Sergeant Terrell looked up in time to see Louis walking, faster than anyone might have guessed he was able, back toward Canada, past the long lines of vehicles waiting their turn to cross into the United States. “Sir!” said Sergeant Terrell. “Sir, you’ll have to come back.” Louis walked even faster.
“Mon dieu!” said Renard, and he and Sergeant Terrell took off after the old man, who was now nearly running. Louis zigzagged in and out between waiting cars and did not allow himself to be caught easily. When they finally got him, with the help of Canadian agents, Sergeant Terrell and Renard took Louis by both arms and walked him back to the car. “Armonk, New York. Armonk, New York,” he said. With Sergeant Terrell’s help, Renard finally managed to get Louis buckled into the passenger seat. Once the sergeant was sure that both doors were securely closed, he slammed the trunk and, without another word, waved Renard ahead while he turned his attention to the next car in line.
“You didn’t have to run quite so fast, did you?” said Renard. He was still out of breath.
“We’ll turn in the car in Armonk,” said Louis, “and rent a different one. Just to be safe.”
As they drove, Renard told Louis what he had learned from watching Jennifer and Lou Coburn. “Her phone is tapped. When I rang them from a phone booth, Coburn came out and checked the booth. He learned very quickly which phone I had called from. I doubt that Jennifer knows her phone is tapped.
“He works at 116 K Street, on either the eighth or tenth floor. I watched the elevator numbers light up. The eighth floor is a law firm called …” Renard steered with one hand and pulled a slip of paper from his pocket. “Addison, Goldstein. The tenth floor is … Tetra Trading.”
“That will probably be it,” said Louis. “Tetra Trading. They always choose names like that. It’s supposed to sound anonymous and vague. And they like top floors. Besides, law firms are too public. Anyone can walk
in.”
“Coburn lives at—”
“His name is not Coburn,” said Louis. “Louis Coburn … that was my name when I was undercover with the Agency—the CIA—many years ago. This is Hugh Bowes’s way of taunting me. And threatening me. He is saying that this Coburn is his man. He enticed Jennifer to send me his veiled threat in order to draw me into the open, to get me to come here. Which he has succeeded in doing. By now he will be reasonably certain that I am in the United States.”

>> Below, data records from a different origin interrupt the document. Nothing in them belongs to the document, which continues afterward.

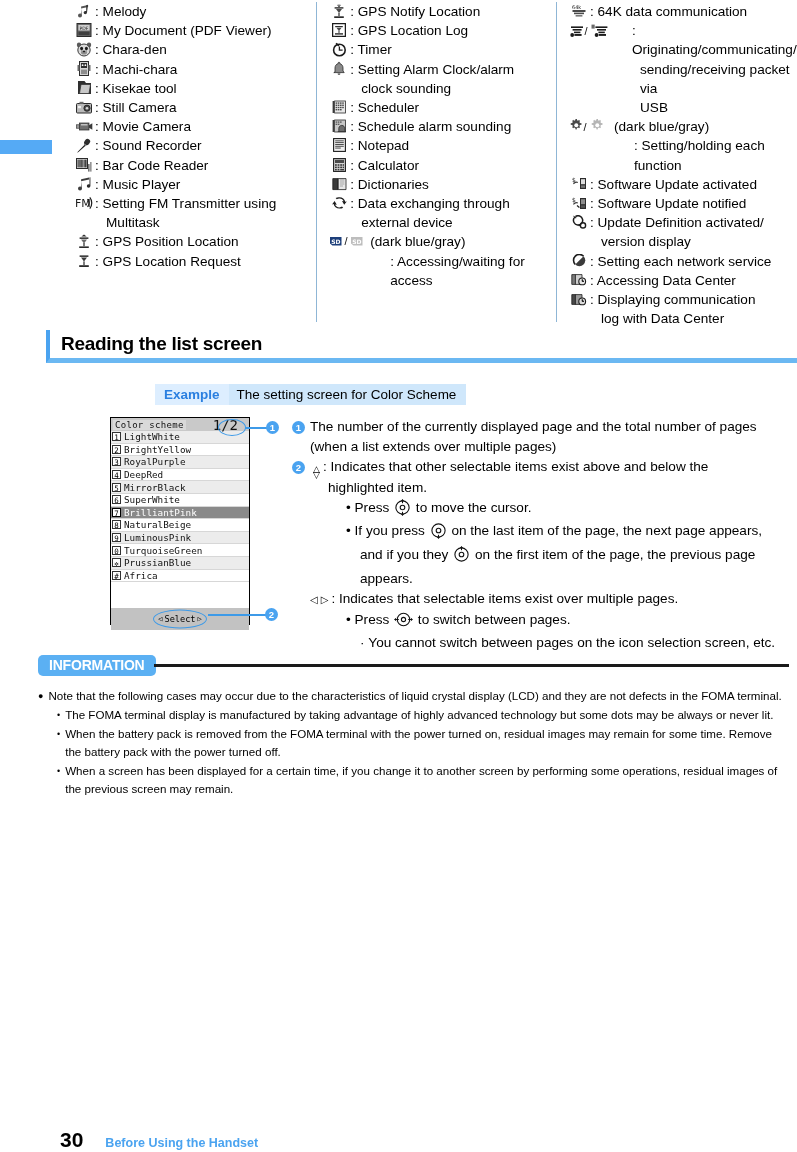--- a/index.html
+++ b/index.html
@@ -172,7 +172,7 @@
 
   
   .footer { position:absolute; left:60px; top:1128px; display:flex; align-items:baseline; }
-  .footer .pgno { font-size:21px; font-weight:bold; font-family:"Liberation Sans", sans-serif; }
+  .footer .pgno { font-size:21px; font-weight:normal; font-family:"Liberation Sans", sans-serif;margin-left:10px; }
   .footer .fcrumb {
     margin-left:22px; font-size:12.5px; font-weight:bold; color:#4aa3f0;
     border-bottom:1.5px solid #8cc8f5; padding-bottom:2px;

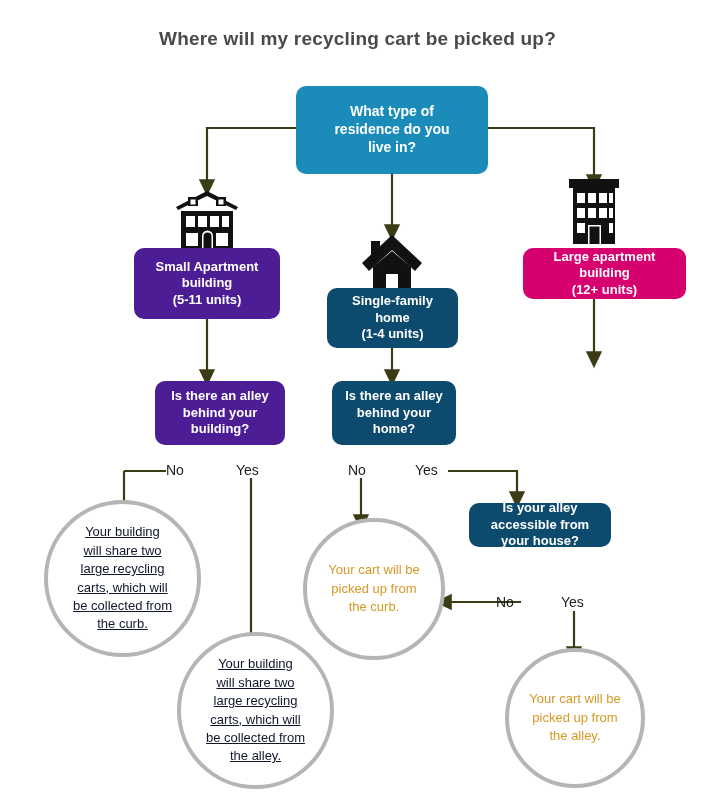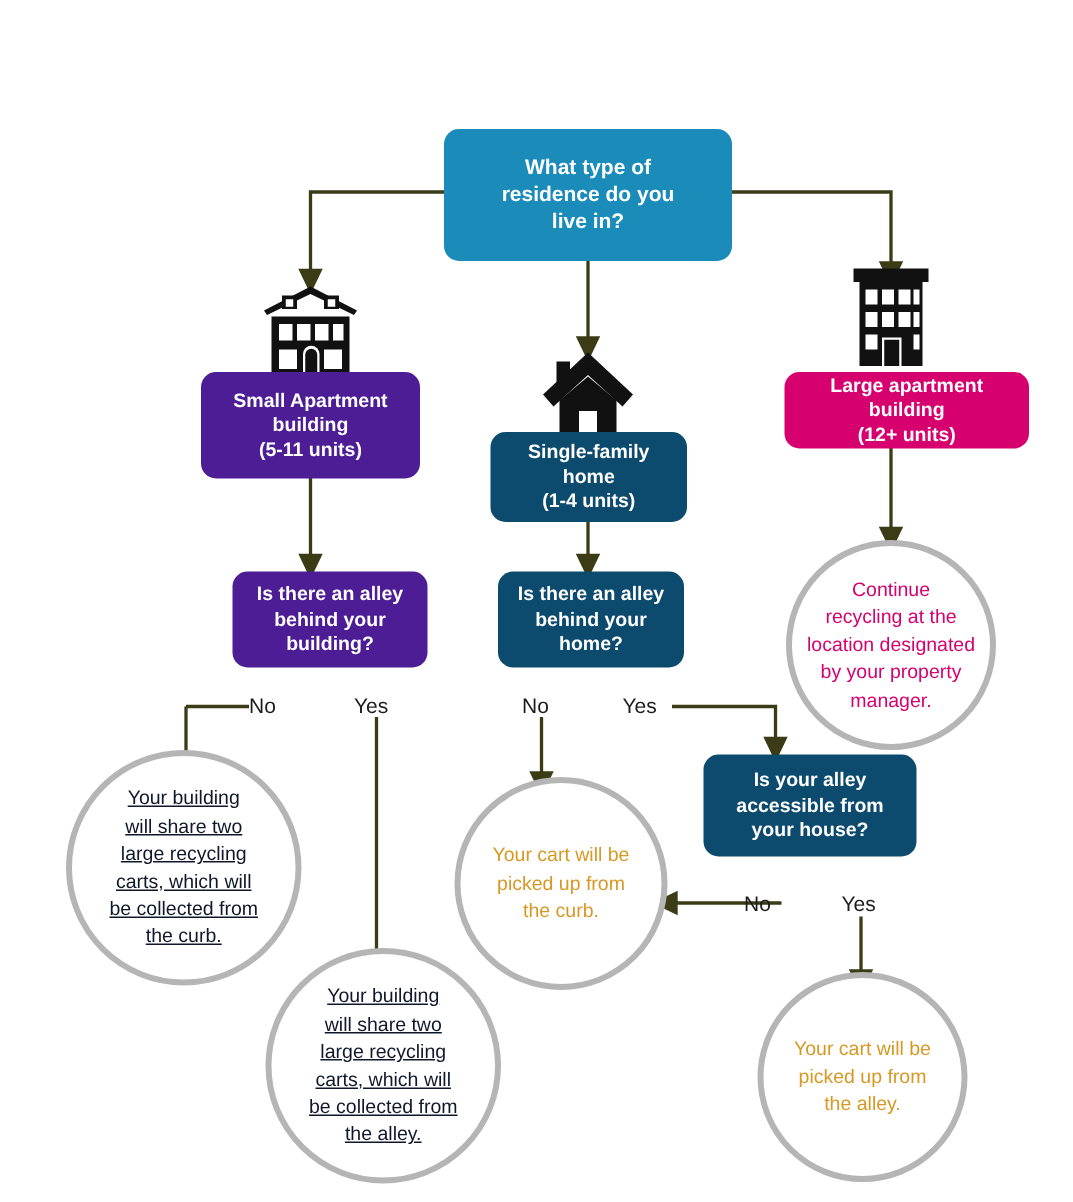--- a/index.html
+++ b/index.html
@@ -132,6 +132,7 @@
     </g>
   </svg>
 
+  <div class="title">Where will my recycling cart be picked up?</div>
 
   <svg class="icon" style="left:174px; top:190px; width:66px; height:62px;" viewBox="0 0 66 62" xmlns="http://www.w3.org/2000/svg">
     <g fill="#111111">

“If I had known, I could have …”
“You couldn’t have done anything other than what you have done,” said Louis. “I have no doubt that they will harm her if they think it will serve their purposes,” Louis said. He paused only briefly to collect himself. “They want to make me desperate. And they know harming her or threatening to harm her will … have the desired effect.” They drove on in silence.
The following afternoon, when Renard and Louis arrived in Washington, they drove straight to Jennifer’s clinic despite the risk in doing so. Jennifer was not there. In fact, they were told, she had not appeared at an important appointment that morning. “She was supposed to meet some people from Arlington Hospital about funding. It’s just not like her not to show up,” said her assistant. “And usually when she’s not coming in, she calls. I’m worried. It’s just not like Jennifer. I called her apartment. Do you think she’s all right?”
“I don’t know,” said Louis. He turned away and stood looking out through the storefront of the clinic. He saw the backward words Arlington Nursing Clinic on the plate glass in front of him, and he saw them again reflected on the shiny side of a bus rolling past just at that moment. It seemed as though he were in a hall of mirrors, and if he walked outside and turned around, the words would still be backward, as though everything he saw was a distortion or a reflection of something else.